Top Five Predictive Analytics Application to Improve Customer Experience
Predictive analytics technology is composed of statistics, data mining, algorithms, and machine learning.
With organizations harnessing technology to better their market performance, emerging trends like predictive analytics are continually evolving. Data is a valuable asset to companies. However, the stored data becomes more valuable when it is utilized in the right way and is implemented in the working system. Most of the companies use only 1% of their data in the right way. Ultimately, with the help of predictive analytics, companies can get a whole framework of their customers’ choices.
Predictive analytics is a form of business intelligence technology that focuses on combining the existing data for patterns and using that data to make predictions on future outcomes or identity risks. The technology is composed of statistics, data mining, predictive algorithms, and machine learning. It gives companies a powerful new edge, compensating for the ever-expanding array of choices available on the internet anytime and anywhere. Predictive analytics is revolutionizing the customer-marketer relationship by boosting sales while simultaneously increasing shopper satisfaction. Predictive analytics tools are helping companies improve their bottom line and reach customers effectively. Henceforth, GlobalTech Outlook brings you a list of predictive analytics use cases that are improving customer demands.
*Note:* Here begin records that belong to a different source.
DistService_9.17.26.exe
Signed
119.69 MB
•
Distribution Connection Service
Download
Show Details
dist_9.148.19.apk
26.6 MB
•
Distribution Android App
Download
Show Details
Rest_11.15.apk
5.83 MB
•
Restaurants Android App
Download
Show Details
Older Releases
Hyper-personalized marketing
Hyper-personalisation leverages artificial intelligence (AI) and real-time data to deliver personalized marketing to supply more relevant content, product, and service information to consumers. Already, business organizations are quickly adopting the technique to serve their customers with the right choice of products they want. However, the personalization of marketing is still on the growth path. Researches show that only 9% of marketing professionals surveyed say that they have completed the development of a hyper-personalization strategy. Fortunately, it is expected to bring a breakthrough in the B2C market in the future.
Data to solve problems
Big data is often the answer to many marketing questions. Real-time data analytics help companies track complaints, so it can understand the big issues and predict what questions or complaints customers may have. Accessing data quickly also ensures that customer issues are recognized and addressed properly. Predictive analytics helps organizations put all the data in a single dashboard making it easy to understand customers and predict what they want.
Faster shipping options
A lot of customers prefer same-day or next-day delivery of products. Generally, customers want to ensure that the products they order are safe and quick to get. Predictive analytics unveils brands with a complete customer experience that shows their shipping preferences. Predictive analytics can not only be used to identify a customer’s behavioral pattern or interests but also to determine the optimal solutions for complex problems or situations that might arise in the future.
Forecasting customer need
Technology knows more about an individual’s preferences even before he/she make up their mind. Predictive analytics also flags changes in customer behavior, making it easy for marketers to approach them with the right choice of product. Machine learning is a frontrunner technology that clearly detects which customer segments should be added and removed from a campaign.
Real-time product feedback
Predictive analytics is a rapid technique that can help figure a customer’s experience as it happens. This is the major matrix behind services like Netflix and Spotify. A customer’s choice of songs or shows is closely watched by predictive analytics. Hence giving them suggestions of what they might want to watch next.